Liderka rankingu tenisistek Aryna Sabalenka zrezygnowała z udziału w rozpoczynającym się 27 lipca turnieju WTA 1000 na kortach twardych w Montrealu. Białorusinka przekazała, że jest zmęczona dotychczasowymi startami. - Nie mogę się doczekać startów na kortach twardych w Ameryce Północnej, ale aby dać sobie największe szanse na sukces w tej części sezonu zdecydowałam, że w moim najlepszym interesie będzie rezygnacja ze startu w Montrealu - przekazała Sabalenka.

27-letnia Białorusinka rozegrała w tym sezonie 56 meczów. W siedmiu turniejach dotarła do finału, a w trzech z nich zwyciężyła - w Brisbane, Miami i Madrycie. W zakończonym w niedzielę Wimbledonie odpadła w półfinale z Amerykanką Amandą Anisimovą.
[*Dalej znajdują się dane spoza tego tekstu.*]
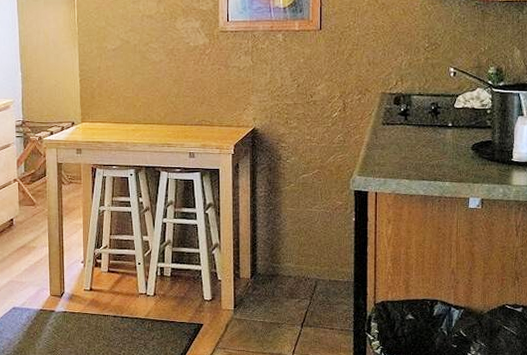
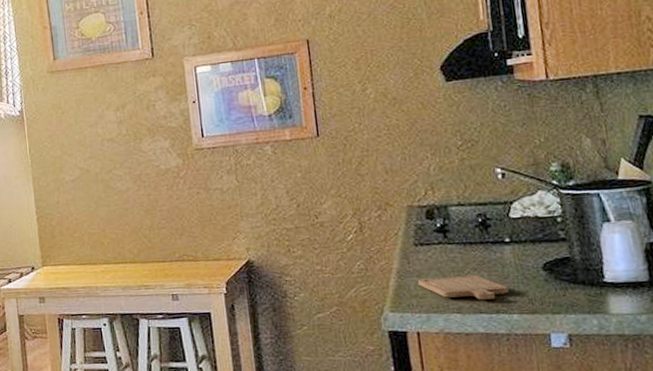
chopping board: none [382,150,445,170] -> present [418,274,509,300]

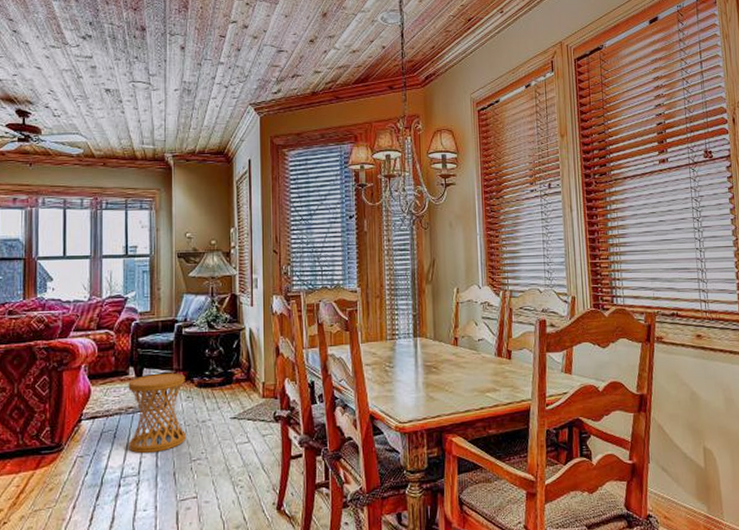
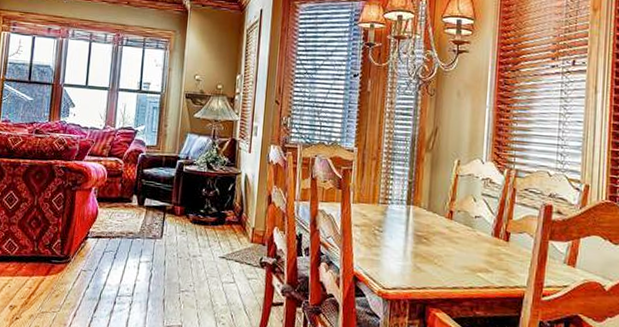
side table: present [128,372,187,454] -> none [126,205,182,278]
W Montrealu nie zagra także z powodu kontuzji pleców 10. na liście WTA Hiszpanka Paula Badosa. Wystartować ma osiem pozostałych zawodniczek najlepszej dziesiątki rankingu, na czele z drugą Amerykanką Coco Gauff i trzecią Igą Świątek.

◼  Ostatni raz Bouchard

W turnieju w Montrealu zawodową karierę zakończy Kanadyjka Eugenie Bouchard. 31-letnia finalistka Wimbledonu 2014 ujawniła swoje plany w mediach społecznościowych. W ubiegłym roku była nr 5 na świecie zagrała tylko w dwóch turniejach, a w lipcu przegrała już pierwszy mecz w challengerze WTA 125 w Newport (Rhode Island). Bouchard przyjęła „dziką kartę”, aby zagrać w swoim domowym turnieju, w którym zadebiutowała jako nastolatka w głównej drabince w 2012 roku.

◼  Krok do tyłu Jabeur

Ons Jabeur zawiesza tymczasowo tenisową karierę - 31-letnia Tunezyjka poinformowała o tym w mediach społecznościowych. Jeszcze trzy lata temu była wiceliderką światowego rankingu, ale w tym sezonie nie dotarła do półfinału żadnego turnieju, odpadła m.in. już w 1 rundzie Wimbledonu. „Przez ostatnie dwa lata bardzo się starałam, walczyłam z kontuzjami i stawiałam czoła wielu innym wyzwaniom. Ale w głębi duszy od jakiegoś czasu nie czułam się naprawdę szczęśliwa na korcie. Tenis to taki piękny sport. Ale teraz czuję, że nadszedł czas, aby zrobić krok do tyłu i w końcu postawić siebie na pierwszym miejscu: oddychać, leczyć się i na nowo odkryć radość z prostego życia” - wyjaśniła Jabeur na Instagramie.